Le Parlement français devrait voter lundi en faveur du maintien des soldats engagés en Afghanistan, plus d'un mois après la mort de dix d'entre eux qui a suscité en France des interrogations sur la stratégie de l'OTAN face aux talibans.

La France, qui participe à la Force internationale d'assistance à la sécurité (Isaf) de l'OTAN et à l'opération américaine Enduring Freedom, a déployé 2.600 hommes en Afghanistan même, et quelque 700 autres dans les pays voisins et dans l'Océan indien.

Le Premier ministre François Fillon devrait défendre le principe d'une poursuite des opérations militaires, conjuguées à des actions de reconstruction de l'Afghanistan, devant députés et sénateurs qui devraient, sans suspense, approuver ce maintien.

M. Fillon doit aussi préciser quels moyens supplémentaires seront mis à disposition des troupes françaises sur le terrain (drones, hélicoptères, spécialistes du renseignement...), tirant les leçons de l'embuscade tendue par les talibans le 18 août, au cours de laquelle dix soldats français ont été tués.

Le débat risque d'être alimenté par des informations du journal canadien Globe and Mail, qui a fait état samedi d'un rapport «secret» de l'OTAN selon lequel les Français avaient manqué de munitions et de moyens de communication, face à des rebelles bien équipés.

Mais l'Otan a démenti dimanche l'existence d'un tel rapport, de même que Paris, qui a évoqué des «rumeurs».

A la quasi unanimité, la droite, majoritaire, devrait serrer les rangs derrière M. Fillon.
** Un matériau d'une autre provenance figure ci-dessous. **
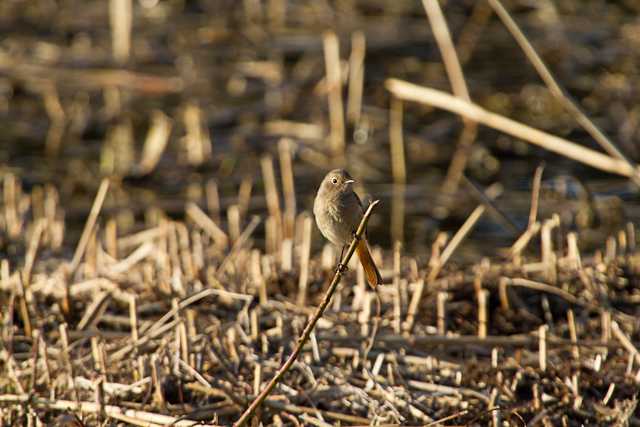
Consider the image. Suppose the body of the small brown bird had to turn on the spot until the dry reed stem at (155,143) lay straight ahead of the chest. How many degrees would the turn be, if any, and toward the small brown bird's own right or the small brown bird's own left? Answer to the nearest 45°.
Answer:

Tous les centristes devraient également voter oui, tandis que l'opposition socialiste «ne demandera pas le retrait des troupes».

Depuis octobre 2001 et le début de l'intervention française aux côtés de la coalition internationale en Afghanistan, 24 militaires français ont été tués dans ce pays dans des combats ou dans des accidents ou attentats.

Plusieurs voix au sein de la majorité s'interrogent toutefois, tout comme à gauche, sur la stratégie française et celle de l'OTAN, évoquant un risque d'«enlisement».

Relancées par l'embuscade d'août, ces interrogations sont alimentées par la dégradation de la situation sécuritaire en Afghanistan, les attaques contre les ONG, les quantités astronomiques de drogue produites sur le sol afghan ou encore la coexistence de deux forces étrangères dans ce pays, sous commandement de l'OTAN (50.000 hommes) et américain (20.000 hommes).

Autre sujet d'inquiétude: la situation au Pakistan voisin, en proie à une vague d'attentats islamistes, dont le dernier a fait au moins 60 morts samedi au moment où les Etats-Unis multiplient les tirs de missiles dans les zones tribales du nord-ouest.

L'Otan reconnaît que 4.800 incidents sérieux se sont produits en Afghanistan les huit premiers mois de 2008, contre autant pour 2007 tout entière.

Quant au directeur de l'Office des Nations unies contre la drogue et le crime (ONUDC), Antonio Maria Costa, il vient d'appeler l'Alliance atlantique à s'engager résolument dans la lutte contre la production de stupéfiants en Afghanistan, un «business» de 3 milliards de dollars annuels, selon lui.

Jusqu'à présent, Paris s'en est tenu à la stratégie adoptée lors du sommet de l'Alliance à Bucarest, début avril, et dont Nicolas Sarkozy avait fait un préalable au déploiement de renforts français: 700 hommes arrivés cet été dans l'est de l'Afghanistan.

La déclaration de Bucarest prône un engagement «dans la durée», une «approche globale», civile et militaire, un transfert progressif des responsabilités aux Afghans et une approche régionale associant les «voisins de l'Afghanistan, en particulier le Pakistan».